EXERCISE PASSAGE:
§

I’m reminded of the following from Somerset Maugham’s Summing Up:

One reads that no one exactly resembles anyone else, and that every man is unique, and in a way this is true, but it is a truth easy to exaggerate: in practice men are very much alike. They are divided into comparatively few types. The same circumstances mould them in the same way. Certain characteristics imply certain others. You can, like the paleontologist, reconstruct the animal from a single bone. The ‘characters’ which have been a popular form of letters since Theophrastus, and the ‘humours’ of seventeenth century, prove that men sort themselves into a few marked categories. Indeed, this is the foundation of realism, which depends for its attractiveness on recognition. The romantic method turns its attention to the exceptional; the realistic to the usual.

§

Collected data:
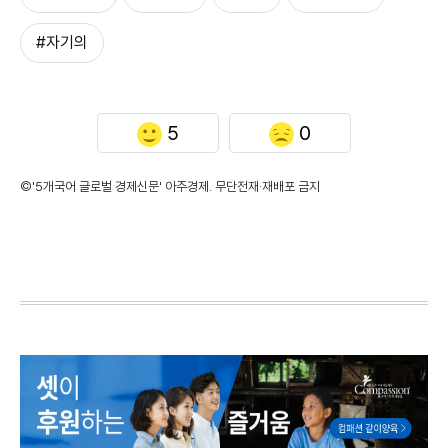
#자기의
5
0
©'5개국어 글로벌 경제신문' 아주경제. 무단전재·재배포 금지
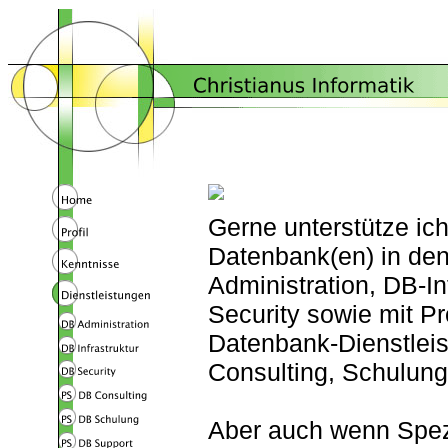
Gerne unterstütze ich
Datenbank(en) in de
Administration, DB-In
Security sowie mit Pr
Datenbank-Dienstleis
Consulting, Schulung
Aber auch wenn Spez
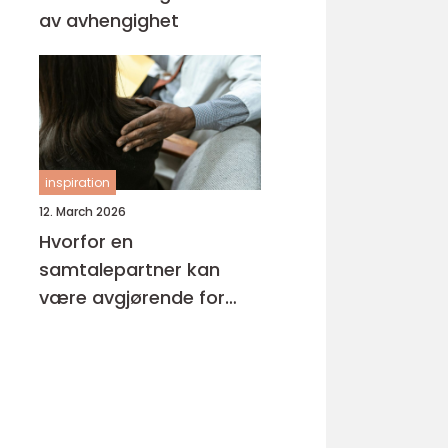
av avhengighet
inspiration
12. March 2026
Hvorfor en
samtalepartner kan
være avgjørende for
hverdagsmestring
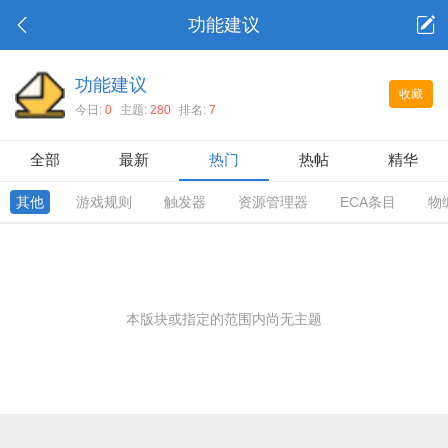
功能建议
功能建议
收藏
今日:
0
主题:
280
排名:
7
全部
最新
热门
热帖
精华
其他
游戏规则
触发器
资源管理器
ECA条目
物
本版块或指定的范围内尚无主题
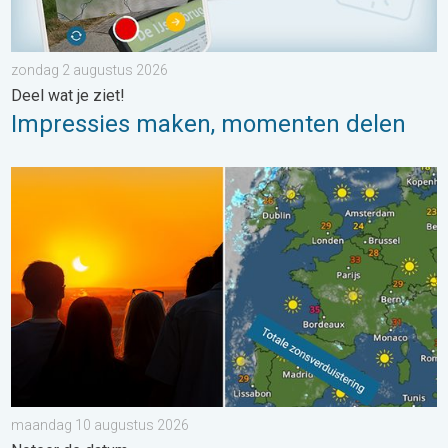
zondag 2 augustus 2026
Deel wat je ziet!
Impressies maken, momenten delen
Zonsverduistering op woensdag. Noteer de datum. . . maand
maandag 10 augustus 2026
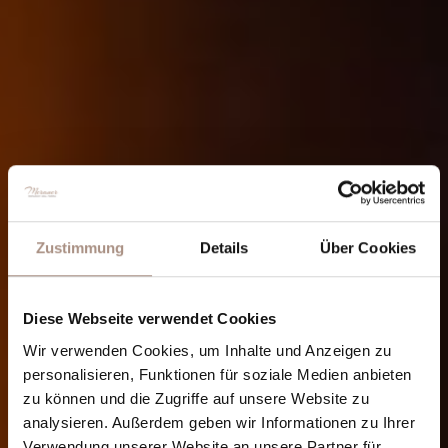
Zustimmung
Details
Über Cookies
Diese Webseite verwendet Cookies
Wir verwenden Cookies, um Inhalte und Anzeigen zu
personalisieren, Funktionen für soziale Medien anbieten
zu können und die Zugriffe auf unsere Website zu
analysieren. Außerdem geben wir Informationen zu Ihrer
Verwendung unserer Website an unsere Partner für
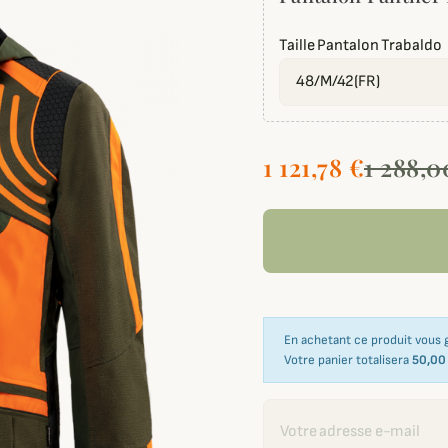
Taille Pantalon Trabaldo
1 121,78 €
1 288,0
En achetant ce produit vous
Votre panier totalisera
50,00
Recevoir une alerte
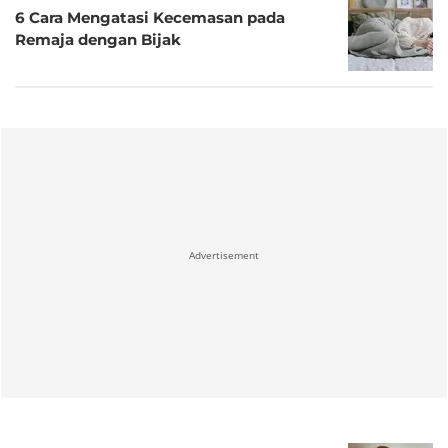
6 Cara Mengatasi Kecemasan pada
Remaja dengan Bijak
Advertisement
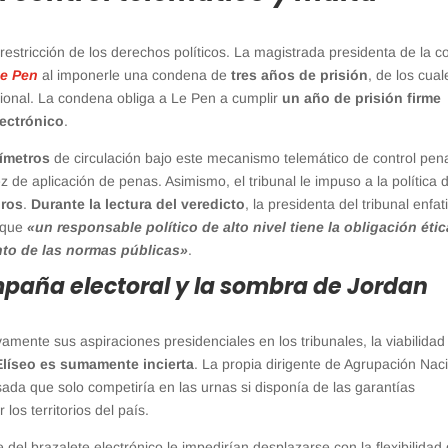
 restricción de los derechos políticos. La magistrada presidenta de la c
e Pen
al imponerle una condena de
tres años de prisión
, de los cual
cional. La condena obliga a Le Pen a cumplir
un año de prisión firme
lectrónico
.
rímetros
de circulación bajo este mecanismo telemático de control pen
 de aplicación de penas. Asimismo, el tribunal le impuso a la política 
uros
.
Durante la lectura del veredicto
, la presidenta del tribunal enfat
o que
«un responsable político de alto nivel tiene la obligación étic
ento de las normas públicas»
.
ampaña electoral y la sombra de Jordan
vamente sus aspiraciones presidenciales en los tribunales, la viabilidad
Elíseo es sumamente incierta
. La propia dirigente de Agrupación Nac
da que solo competiría en las urnas si disponía de las garantías
 los territorios del país.
e del brazalete electrónico le impedirían desplazarse con la flexibilidad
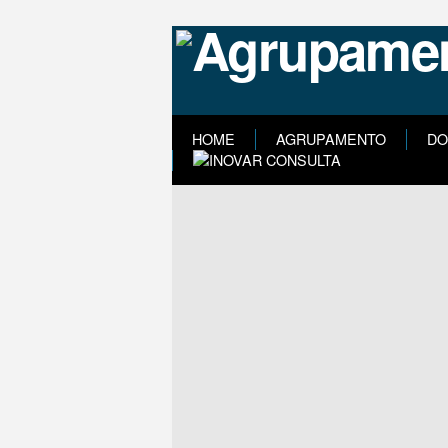
HOME
AGRUPAMENTO
DO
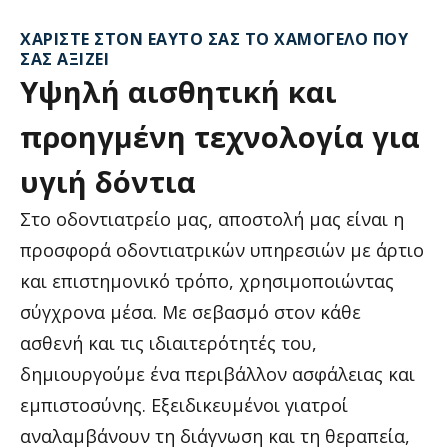
ΧΑΡΊΣΤΕ ΣΤΟΝ ΕΑΥΤΌ ΣΑΣ ΤΟ ΧΑΜΌΓΕΛΟ ΠΟΥ
ΣΑΣ ΑΞΊΖΕΙ
Υψηλή
αισθητική
και
προηγμένη
τεχνολογία
για
υγιή
δόντια
Στο οδοντιατρείο μας, αποστολή μας είναι η
προσφορά οδοντιατρικών υπηρεσιών με άρτιο
και επιστημονικό τρόπο, χρησιμοποιώντας
σύγχρονα μέσα. Με σεβασμό στον κάθε
ασθενή και τις ιδιαιτερότητές του,
δημιουργούμε ένα περιβάλλον ασφάλειας και
εμπιστοσύνης. Εξειδικευμένοι γιατροί
αναλαμβάνουν τη διάγνωση και τη θεραπεία,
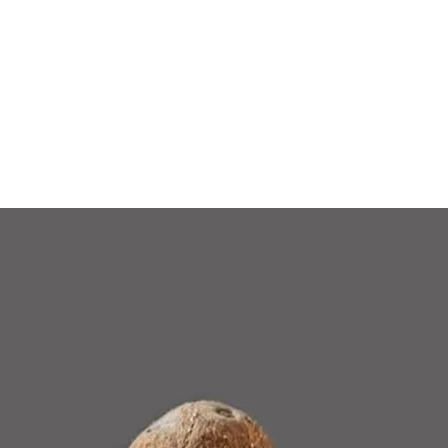
USE
LADEN
WIEDERVERKAUF
EXPORT
BLOG
Co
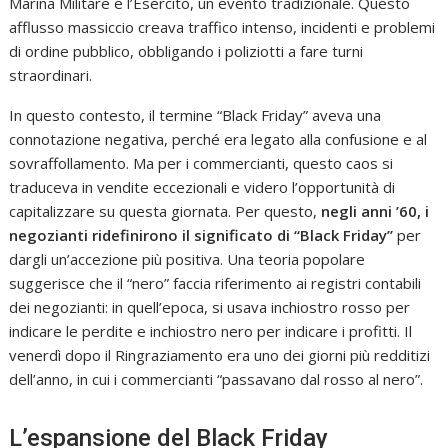
Marina Militare e l’Esercito, un evento tradizionale. Questo
afflusso massiccio creava traffico intenso, incidenti e problemi
di ordine pubblico, obbligando i poliziotti a fare turni
straordinari.
In questo contesto, il termine “Black Friday” aveva una
connotazione negativa, perché era legato alla confusione e al
sovraffollamento. Ma per i commercianti, questo caos si
traduceva in vendite eccezionali e videro l’opportunità di
capitalizzare su questa giornata. Per questo,
negli anni ’60, i
negozianti ridefinirono il significato di “Black Friday”
per
dargli un’accezione più positiva. Una teoria popolare
suggerisce che il “nero” faccia riferimento ai registri contabili
dei negozianti: in quell’epoca, si usava inchiostro rosso per
indicare le perdite e inchiostro nero per indicare i profitti. Il
venerdì dopo il Ringraziamento era uno dei giorni più redditizi
dell’anno, in cui i commercianti “passavano dal rosso al nero”.
L’espansione del Black Friday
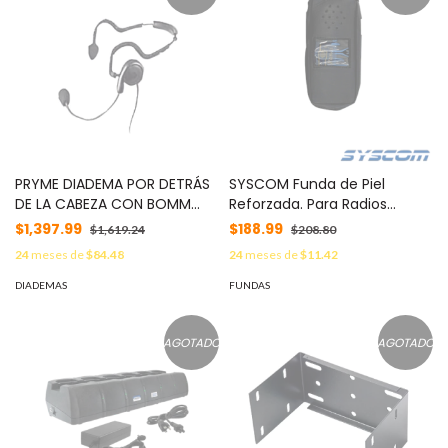
PRYME DIADEMA POR DETRÁS
SYSCOM Funda de Piel
DE LA CABEZA CON BOMM
Reforzada. Para Radios
FLEXIBLE P/ ICOM ICF-11/ 14/
ICF3GS, ICF3GT, ICF4GS,
$1,397.99
$188.99
$1,619.24
$208.80
3021/ 3013/ 3103/ 3003. Se fija
ICF4GT, ICF30GS, ICF30GT,
24
meses de
$84.48
24
meses de
$11.42
al equipo con tornillos. MOD:
ICF40GS e ICF40GT. MOD:
SPM-1400ILS
FSMIC-F3G/4G
DIADEMAS
FUNDAS
AGOTADO
AGOTADO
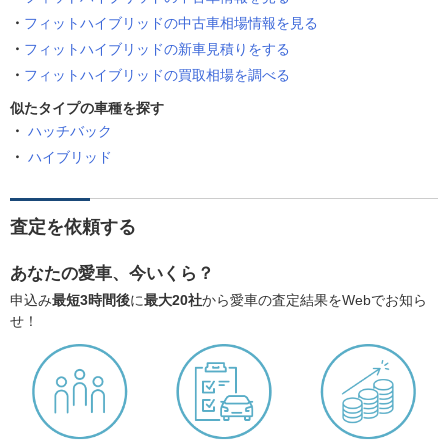
フィットハイブリッドの中古車相場情報を見る
フィットハイブリッドの新車見積りをする
フィットハイブリッドの買取相場を調べる
似たタイプの車種を探す
ハッチバック
ハイブリッド
査定を依頼する
あなたの愛車、今いくら？
申込み
最短3時間後
に
最大20社
から愛車の査定結果をWebでお知ら
せ！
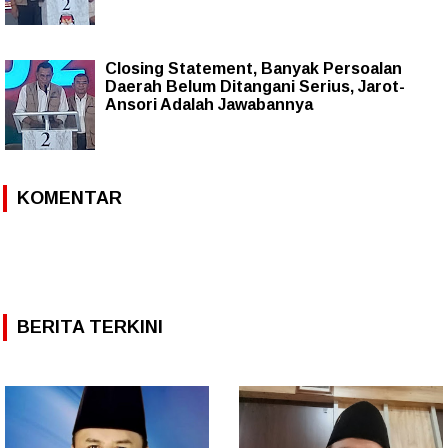
Closing Statement, Banyak Persoalan
Daerah Belum Ditangani Serius, Jarot-
Ansori Adalah Jawabannya
KOMENTAR
BERITA TERKINI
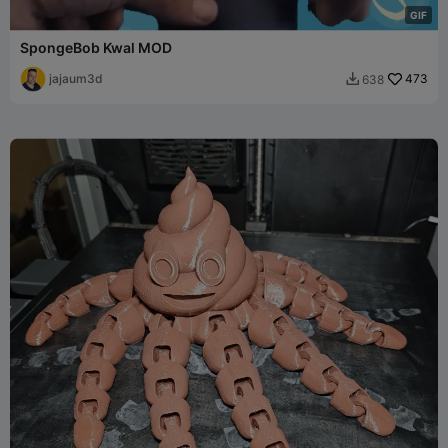
G
I
F
SpongeBob Kwal MOD
jajaum3d
473
638


§

THINGS TO DO:
**1)** In the passage on human types, what does realism depend on for its attractiveness?
**2)** In the rows, begin at the line that has "フィットハイブリッドの中古車相場情報を見る" and stop at the end of the rows. Write those lines out again with "KOMENTAR" renamed to "TANGGAPAN", changing nothing else and leaving out the pictures.

ANSWERS PROVIDED:
**1)** Recognition.

**2)**
フィットハイブリッドの中古車相場情報を見る
フィットハイブリッドの新車見積りをする
フィットハイブリッドの買取相場を調べる
似たタイプの車種を探す
ハッチバック
ハイブリッド
査定を依頼する
あなたの愛車、今いくら？
申込み
最短3時間後
に
最大20社
から愛車の査定結果をWebでお知ら
せ！
Closing Statement, Banyak Persoalan
Daerah Belum Ditangani Serius, Jarot-
Ansori Adalah Jawabannya
TANGGAPAN
BERITA TERKINI
G
I
F
SpongeBob Kwal MOD
jajaum3d
473
638


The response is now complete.